▶ [Task] Below are the records; pull every line that includes "carryout".

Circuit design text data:
-----

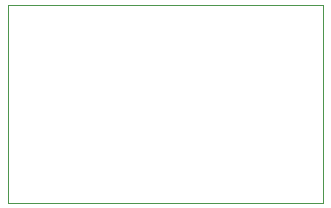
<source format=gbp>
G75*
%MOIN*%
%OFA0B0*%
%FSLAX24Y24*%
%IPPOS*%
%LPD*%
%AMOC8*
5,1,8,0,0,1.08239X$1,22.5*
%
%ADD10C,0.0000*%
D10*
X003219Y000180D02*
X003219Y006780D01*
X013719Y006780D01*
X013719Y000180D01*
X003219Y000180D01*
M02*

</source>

-----

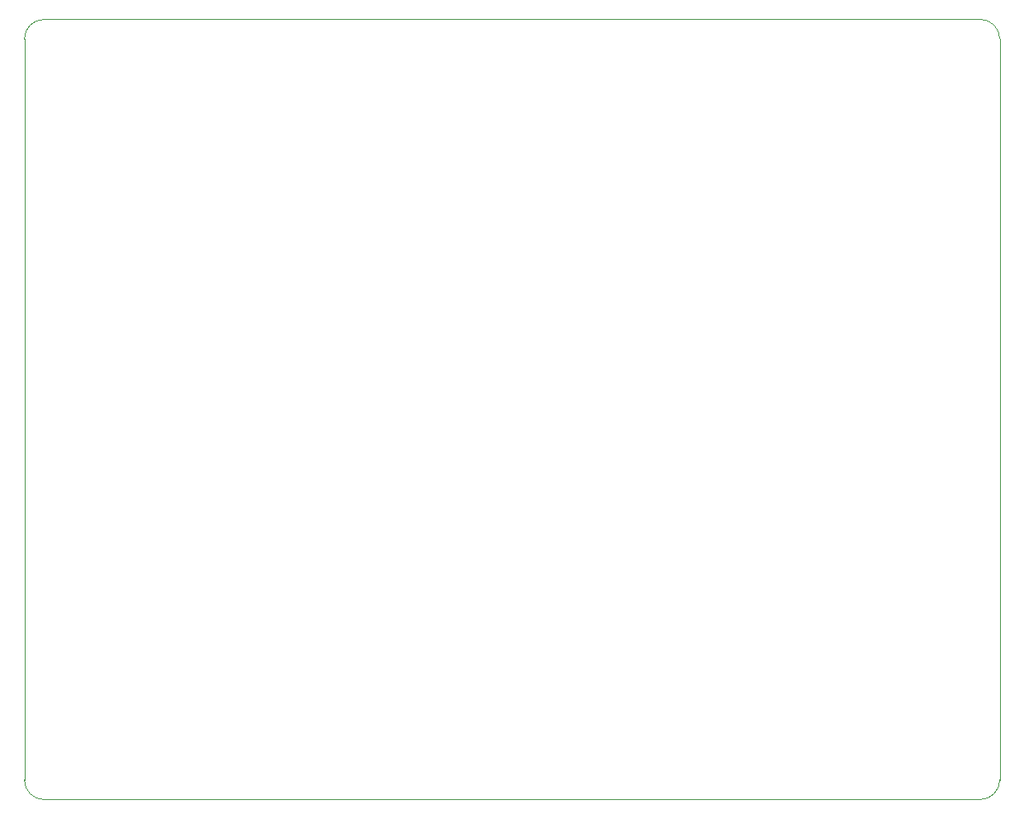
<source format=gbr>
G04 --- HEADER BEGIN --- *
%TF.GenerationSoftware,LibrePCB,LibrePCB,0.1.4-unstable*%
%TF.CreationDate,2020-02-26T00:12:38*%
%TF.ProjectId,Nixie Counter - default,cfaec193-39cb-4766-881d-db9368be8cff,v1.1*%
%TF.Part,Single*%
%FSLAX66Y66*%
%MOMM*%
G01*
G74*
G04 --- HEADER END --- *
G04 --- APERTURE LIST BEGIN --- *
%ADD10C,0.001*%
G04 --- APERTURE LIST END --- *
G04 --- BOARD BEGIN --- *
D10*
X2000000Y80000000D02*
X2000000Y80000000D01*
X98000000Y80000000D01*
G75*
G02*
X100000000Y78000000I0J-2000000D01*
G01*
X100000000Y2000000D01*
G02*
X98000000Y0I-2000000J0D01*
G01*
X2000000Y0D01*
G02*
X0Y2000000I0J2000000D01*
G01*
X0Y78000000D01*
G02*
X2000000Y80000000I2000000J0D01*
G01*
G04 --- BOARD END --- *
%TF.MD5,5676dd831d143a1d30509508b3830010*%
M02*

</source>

-----

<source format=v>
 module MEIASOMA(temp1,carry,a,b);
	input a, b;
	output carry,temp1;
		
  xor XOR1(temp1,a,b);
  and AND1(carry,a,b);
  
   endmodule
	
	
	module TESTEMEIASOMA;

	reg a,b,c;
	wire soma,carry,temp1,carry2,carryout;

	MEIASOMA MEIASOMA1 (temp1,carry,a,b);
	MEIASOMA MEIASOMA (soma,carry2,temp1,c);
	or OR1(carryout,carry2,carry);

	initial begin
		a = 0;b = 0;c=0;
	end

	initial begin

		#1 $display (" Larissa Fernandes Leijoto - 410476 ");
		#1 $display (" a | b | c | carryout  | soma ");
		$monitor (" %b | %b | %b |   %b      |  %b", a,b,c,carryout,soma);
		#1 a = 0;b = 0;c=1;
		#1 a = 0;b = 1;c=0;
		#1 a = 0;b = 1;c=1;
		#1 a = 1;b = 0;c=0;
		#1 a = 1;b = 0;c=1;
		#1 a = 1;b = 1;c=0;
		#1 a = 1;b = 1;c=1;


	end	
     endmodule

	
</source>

-----

▶ [Task answer]
	wire soma,carry,temp1,carry2,carryout;
	or OR1(carryout,carry2,carry);
		#1 $display (" a | b | c | carryout  | soma ");
		$monitor (" %b | %b | %b |   %b      |  %b", a,b,c,carryout,soma);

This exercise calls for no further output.